According to the “Iris data set” site:

The data set contains 3 classes of 50 instances each, where each class refers to a type of iris plant. One class is linearly separable from the other 2; the latter are NOT linearly separable from each other.

This is the kind of pattern recognition problem that a simple perceptron (SP) can work with. The SP is intended to work with linearly separable data set. Specifically, the SP can classify only two classes, so… if we want to solve the iris plant recognition, we have to build three SP.

As we know, the SP is a neuron’s mathematical model. It is the most basic artifficial neuron.
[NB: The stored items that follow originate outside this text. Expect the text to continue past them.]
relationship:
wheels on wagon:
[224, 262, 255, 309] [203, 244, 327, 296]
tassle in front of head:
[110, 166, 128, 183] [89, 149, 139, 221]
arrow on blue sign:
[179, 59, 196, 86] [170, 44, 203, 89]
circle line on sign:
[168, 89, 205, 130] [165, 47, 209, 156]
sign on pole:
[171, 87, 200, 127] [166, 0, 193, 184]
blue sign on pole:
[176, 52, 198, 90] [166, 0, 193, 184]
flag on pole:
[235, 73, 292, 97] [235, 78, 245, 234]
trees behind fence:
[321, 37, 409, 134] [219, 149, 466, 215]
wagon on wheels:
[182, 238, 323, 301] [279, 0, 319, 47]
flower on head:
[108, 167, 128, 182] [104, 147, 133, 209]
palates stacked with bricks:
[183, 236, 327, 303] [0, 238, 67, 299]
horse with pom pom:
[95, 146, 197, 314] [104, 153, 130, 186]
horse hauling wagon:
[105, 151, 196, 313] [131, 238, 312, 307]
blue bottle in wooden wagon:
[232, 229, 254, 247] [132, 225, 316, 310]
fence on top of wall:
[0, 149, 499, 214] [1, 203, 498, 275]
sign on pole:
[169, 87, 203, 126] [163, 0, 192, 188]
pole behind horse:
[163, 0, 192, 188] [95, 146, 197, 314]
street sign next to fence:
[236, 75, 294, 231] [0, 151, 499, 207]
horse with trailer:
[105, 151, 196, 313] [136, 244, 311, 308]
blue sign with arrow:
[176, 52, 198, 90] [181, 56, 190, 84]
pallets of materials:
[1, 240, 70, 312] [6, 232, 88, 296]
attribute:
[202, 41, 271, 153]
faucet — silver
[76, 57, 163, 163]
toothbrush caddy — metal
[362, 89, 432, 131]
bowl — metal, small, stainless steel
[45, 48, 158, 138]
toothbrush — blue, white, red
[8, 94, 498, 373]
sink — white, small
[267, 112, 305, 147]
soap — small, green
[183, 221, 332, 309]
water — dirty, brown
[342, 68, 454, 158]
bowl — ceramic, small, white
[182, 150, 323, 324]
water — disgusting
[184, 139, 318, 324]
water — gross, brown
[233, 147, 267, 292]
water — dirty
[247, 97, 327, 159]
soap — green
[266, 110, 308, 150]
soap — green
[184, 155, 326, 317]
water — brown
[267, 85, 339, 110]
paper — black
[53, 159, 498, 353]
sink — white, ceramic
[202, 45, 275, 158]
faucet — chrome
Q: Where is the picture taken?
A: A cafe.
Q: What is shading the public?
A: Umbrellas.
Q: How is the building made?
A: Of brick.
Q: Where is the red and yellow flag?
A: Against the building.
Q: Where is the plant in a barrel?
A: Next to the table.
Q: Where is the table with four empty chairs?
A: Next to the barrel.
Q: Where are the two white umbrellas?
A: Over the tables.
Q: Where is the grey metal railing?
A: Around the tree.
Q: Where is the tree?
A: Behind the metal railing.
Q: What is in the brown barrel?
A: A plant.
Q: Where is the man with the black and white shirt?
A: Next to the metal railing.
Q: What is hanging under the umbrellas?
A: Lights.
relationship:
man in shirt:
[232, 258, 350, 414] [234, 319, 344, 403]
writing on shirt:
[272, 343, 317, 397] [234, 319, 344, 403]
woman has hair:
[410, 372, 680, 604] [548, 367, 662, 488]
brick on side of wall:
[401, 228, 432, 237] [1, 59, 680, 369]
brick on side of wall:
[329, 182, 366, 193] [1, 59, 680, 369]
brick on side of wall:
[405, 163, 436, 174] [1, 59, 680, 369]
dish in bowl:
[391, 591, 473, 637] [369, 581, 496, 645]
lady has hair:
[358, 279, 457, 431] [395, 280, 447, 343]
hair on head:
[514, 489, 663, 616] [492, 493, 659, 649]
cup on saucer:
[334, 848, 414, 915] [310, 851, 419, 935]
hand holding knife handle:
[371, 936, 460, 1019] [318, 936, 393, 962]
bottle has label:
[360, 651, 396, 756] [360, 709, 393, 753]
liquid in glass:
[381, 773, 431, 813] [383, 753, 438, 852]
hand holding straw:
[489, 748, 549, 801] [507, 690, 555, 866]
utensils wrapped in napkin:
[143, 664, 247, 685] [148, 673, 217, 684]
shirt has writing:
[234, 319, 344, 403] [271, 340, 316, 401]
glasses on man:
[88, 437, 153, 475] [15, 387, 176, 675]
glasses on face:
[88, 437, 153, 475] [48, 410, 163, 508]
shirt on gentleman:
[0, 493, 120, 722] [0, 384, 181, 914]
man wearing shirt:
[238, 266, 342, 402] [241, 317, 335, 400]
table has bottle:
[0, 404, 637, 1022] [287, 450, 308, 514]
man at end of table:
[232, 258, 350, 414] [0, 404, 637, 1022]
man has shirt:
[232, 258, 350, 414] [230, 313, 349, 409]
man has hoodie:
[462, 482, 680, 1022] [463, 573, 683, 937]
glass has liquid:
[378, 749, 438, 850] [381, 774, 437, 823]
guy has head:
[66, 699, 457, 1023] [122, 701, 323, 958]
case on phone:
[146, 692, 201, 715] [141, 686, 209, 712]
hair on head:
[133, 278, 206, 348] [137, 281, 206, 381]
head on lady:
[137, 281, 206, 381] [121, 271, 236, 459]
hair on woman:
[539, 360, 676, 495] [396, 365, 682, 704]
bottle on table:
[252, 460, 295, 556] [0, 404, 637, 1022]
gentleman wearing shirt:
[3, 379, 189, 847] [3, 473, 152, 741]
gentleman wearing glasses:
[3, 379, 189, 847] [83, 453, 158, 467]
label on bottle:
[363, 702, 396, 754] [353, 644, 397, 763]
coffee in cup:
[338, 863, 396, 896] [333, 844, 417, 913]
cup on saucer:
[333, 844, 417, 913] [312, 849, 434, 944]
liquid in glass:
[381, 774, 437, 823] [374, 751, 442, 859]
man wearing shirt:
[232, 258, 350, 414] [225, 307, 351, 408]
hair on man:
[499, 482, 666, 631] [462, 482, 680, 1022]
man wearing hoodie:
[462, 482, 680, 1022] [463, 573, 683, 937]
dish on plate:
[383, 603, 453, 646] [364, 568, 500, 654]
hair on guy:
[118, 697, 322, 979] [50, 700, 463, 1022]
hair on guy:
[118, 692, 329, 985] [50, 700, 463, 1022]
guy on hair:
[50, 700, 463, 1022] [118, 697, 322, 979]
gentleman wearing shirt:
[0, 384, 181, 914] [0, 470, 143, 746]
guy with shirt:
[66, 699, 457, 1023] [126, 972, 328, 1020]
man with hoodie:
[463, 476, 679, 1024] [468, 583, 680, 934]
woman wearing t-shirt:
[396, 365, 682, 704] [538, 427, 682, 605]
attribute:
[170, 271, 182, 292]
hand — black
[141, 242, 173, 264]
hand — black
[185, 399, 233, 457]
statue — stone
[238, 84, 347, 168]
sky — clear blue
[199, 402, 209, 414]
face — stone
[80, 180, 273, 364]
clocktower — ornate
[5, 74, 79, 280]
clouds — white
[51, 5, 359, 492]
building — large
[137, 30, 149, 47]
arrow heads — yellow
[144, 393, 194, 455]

Through the learning algorithm, it can classify two linearly separable classes. The training paradigm is “supervised”, i.e., we need to have a training set where we know the class of each element. After we iterate over the training set, the SP is able to separate new elements that it have never seen before. So, with the iris data set, the working path will be the next:

  • Build three SP. One for each class.
  • Build three training set. One to learn to identify each class.
  • Build one function that will evaluate the belonging of each class, given an element.

The attribute information consist of:

  1. Sepal lenght in cm
  2. Sepal width in cm
  3. Petal lenght in cm
  4. Petal width in cm
  5. Class: {Iris setosa, Iris vversicolour, Iris virginica}

Thus, that’s the way that the original training set looks like, and we’re going to derivate the three training set that we need. For example, for the “train_setosa”, we make 0s all the rows that doesn’t belongs to the “Iris setosa” class. After that, we randomize the rows position, because originally it comes in blocks of 50 rows of each class.

For the HANA training, we need three tables for each class. Those are (for the Iris Setosa case): TRAIN_SETOSA, W_SETOSA, PARAM_SETOSA; the training set, the weights for the weighted sum needed in the activation function, and the final sintonized parameters.

With this, and this, and this file, we're ready to learn to classify the Iris Setosa.

The TRAIN_x  table is imported for the corresponding CSV file, the W_x and PARAM_x are initialized with the SQLScript file that is also available.

After the whole training process, and with the three perceptrons trained, if we want to know to which class belongs a given vector, we need to evaluate the three SP. That one who "responds" 1, represents the Iris-class.

All the necessary files are in this github repository.